Category: Clinical

Month: 02 Nov 2015

Issue: not yet available

Analysis of clinical practice in treatment of newly diagnosed wet AMD patients suggests similar outcomes between aflibercept and ranibizumab.

Research conducted at the Cantonal Hospital of Lucerne, Switzerland suggests that treatment of newly diagnosed AMD patients with either aflibercept or ranibizumab appear to provide equivalent results in terms of functional and morphologic outcomes and in terms of the number of injections required. The retrospective, comparative study of consecutive patients treated over a 12-month period at the hospital’s Eye Clinic indicated that, following correction for baseline differences between the aflibercept (11 eyes) and ranibizumab (16 eyes) groups, there was no divergence in visual acuity (−0.97 letters [95 %CI.−6.06-4.12)]; p= 0.709), and there was no significant difference in the reduction of central foveal thickness (−25.16μm, 95 % CI; (−78.01-27.68); p= 0.351) between the two groups 1 year after treatment initiation. In addition, the number of injection did not differ (0.04 (95 % CI; −0.16-0.09); p= 0.565).

 

While aflibercept is understood to have a higher binding affinity and a longer duration of action when compared to ranibizumab, it remains unclear how such a theoretical advantage might translate to clinical outcomes.

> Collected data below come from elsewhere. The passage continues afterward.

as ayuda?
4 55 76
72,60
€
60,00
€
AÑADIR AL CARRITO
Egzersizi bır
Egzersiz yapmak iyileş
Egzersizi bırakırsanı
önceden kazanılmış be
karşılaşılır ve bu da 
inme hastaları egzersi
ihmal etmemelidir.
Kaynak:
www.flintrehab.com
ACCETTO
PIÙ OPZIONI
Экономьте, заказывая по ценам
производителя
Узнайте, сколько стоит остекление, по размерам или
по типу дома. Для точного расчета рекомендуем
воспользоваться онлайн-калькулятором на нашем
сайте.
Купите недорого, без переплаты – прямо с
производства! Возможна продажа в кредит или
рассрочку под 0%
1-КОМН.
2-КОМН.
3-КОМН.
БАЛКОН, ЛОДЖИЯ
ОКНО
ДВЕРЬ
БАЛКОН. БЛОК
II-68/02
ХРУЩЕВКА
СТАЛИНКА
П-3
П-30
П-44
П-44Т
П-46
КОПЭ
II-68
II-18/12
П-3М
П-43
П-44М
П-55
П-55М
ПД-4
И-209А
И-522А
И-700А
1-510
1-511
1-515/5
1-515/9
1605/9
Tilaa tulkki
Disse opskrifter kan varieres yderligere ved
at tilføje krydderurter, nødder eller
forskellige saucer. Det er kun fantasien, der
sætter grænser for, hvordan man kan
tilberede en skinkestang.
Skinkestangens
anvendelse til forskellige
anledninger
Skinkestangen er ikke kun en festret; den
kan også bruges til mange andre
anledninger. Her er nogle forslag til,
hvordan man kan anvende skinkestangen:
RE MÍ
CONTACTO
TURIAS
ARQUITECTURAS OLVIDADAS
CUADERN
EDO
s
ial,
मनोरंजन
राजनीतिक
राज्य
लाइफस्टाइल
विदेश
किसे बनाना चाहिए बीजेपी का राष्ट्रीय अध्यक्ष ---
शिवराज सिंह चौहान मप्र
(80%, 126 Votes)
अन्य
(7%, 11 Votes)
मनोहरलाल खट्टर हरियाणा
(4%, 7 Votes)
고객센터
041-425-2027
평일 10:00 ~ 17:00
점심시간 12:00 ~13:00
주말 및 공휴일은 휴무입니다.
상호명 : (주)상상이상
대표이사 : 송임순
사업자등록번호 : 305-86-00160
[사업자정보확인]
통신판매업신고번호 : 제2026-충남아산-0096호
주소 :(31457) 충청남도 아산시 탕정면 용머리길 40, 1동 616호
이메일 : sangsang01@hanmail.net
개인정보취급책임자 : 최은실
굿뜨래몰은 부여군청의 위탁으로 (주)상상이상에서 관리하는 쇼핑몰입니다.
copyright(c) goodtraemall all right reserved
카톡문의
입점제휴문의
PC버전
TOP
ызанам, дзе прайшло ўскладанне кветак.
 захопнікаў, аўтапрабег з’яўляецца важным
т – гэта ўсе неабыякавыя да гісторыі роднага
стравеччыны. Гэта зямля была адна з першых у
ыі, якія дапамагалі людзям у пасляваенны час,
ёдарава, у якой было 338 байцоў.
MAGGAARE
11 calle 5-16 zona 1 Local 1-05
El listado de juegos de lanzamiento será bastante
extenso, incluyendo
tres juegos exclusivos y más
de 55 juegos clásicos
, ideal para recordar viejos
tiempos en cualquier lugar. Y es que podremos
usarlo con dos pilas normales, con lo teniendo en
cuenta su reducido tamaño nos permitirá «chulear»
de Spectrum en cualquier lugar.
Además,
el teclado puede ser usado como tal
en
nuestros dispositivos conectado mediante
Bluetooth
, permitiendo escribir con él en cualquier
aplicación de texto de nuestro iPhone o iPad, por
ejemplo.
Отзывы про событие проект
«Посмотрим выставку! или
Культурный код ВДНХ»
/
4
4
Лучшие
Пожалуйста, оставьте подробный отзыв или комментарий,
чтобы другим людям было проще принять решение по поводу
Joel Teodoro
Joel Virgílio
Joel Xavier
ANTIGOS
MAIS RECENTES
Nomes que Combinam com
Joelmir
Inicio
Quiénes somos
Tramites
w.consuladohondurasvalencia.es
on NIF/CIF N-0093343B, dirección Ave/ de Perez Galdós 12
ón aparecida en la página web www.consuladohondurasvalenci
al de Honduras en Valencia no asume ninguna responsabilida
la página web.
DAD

The authors of the present study suggest that, in practice, clinicians use the same pro re nata (PRN) regimen with monthly check-ups for both drugs, even though the aflibercept VIEW trial found that fewer injections were required in the second year, compared to ranibizumab. Although other studies had also failed to find differences between the two drugs regarding therapeutic use there was little information on clinical outcomes.

 

According to the study, nine patients (11 eyes), with an average age of 75.0 years (SD 6.74), were treated with aflibercept and fifteen patients (16 eyes), with an average age of 77.6 years (SD 9.2), were treated with ranibizumab with the proportion of female patients being similar between the two groups. When baseline differences were corrected there appeared to be no difference in BCVA within 1 year of follow-up and there was also no significant difference in the reduction of central foveal thickness (CFT) between the two groups within 1 year as reported above. In short, the study indicated a similarity of outcomes for both therapies when treating patients for one-year. In addition, both anti-VEGF compounds appeared equivalent in terms of injection frequency and visual outcome. However, the authors did note a considerable difference in the baseline measurements of BCVA and CFT in both groups (visual acuity was better on average and CFT was significantly lower in the aflibercept group) indicating some manner of a “tacit algorithm” potentially at work in the decision making and selection process of clinicians. In addition, as the study was a retrospective non-randomised study, selection bias cannot be completely ruled out and a more rigorous comparative study, extending beyond the 1-year duration, would be required before any definitive conclusions could be drawn. While no competing interests were declared in relation to the study, one of the authors disclosed receipt of an unrestricted educational grant from Novartis.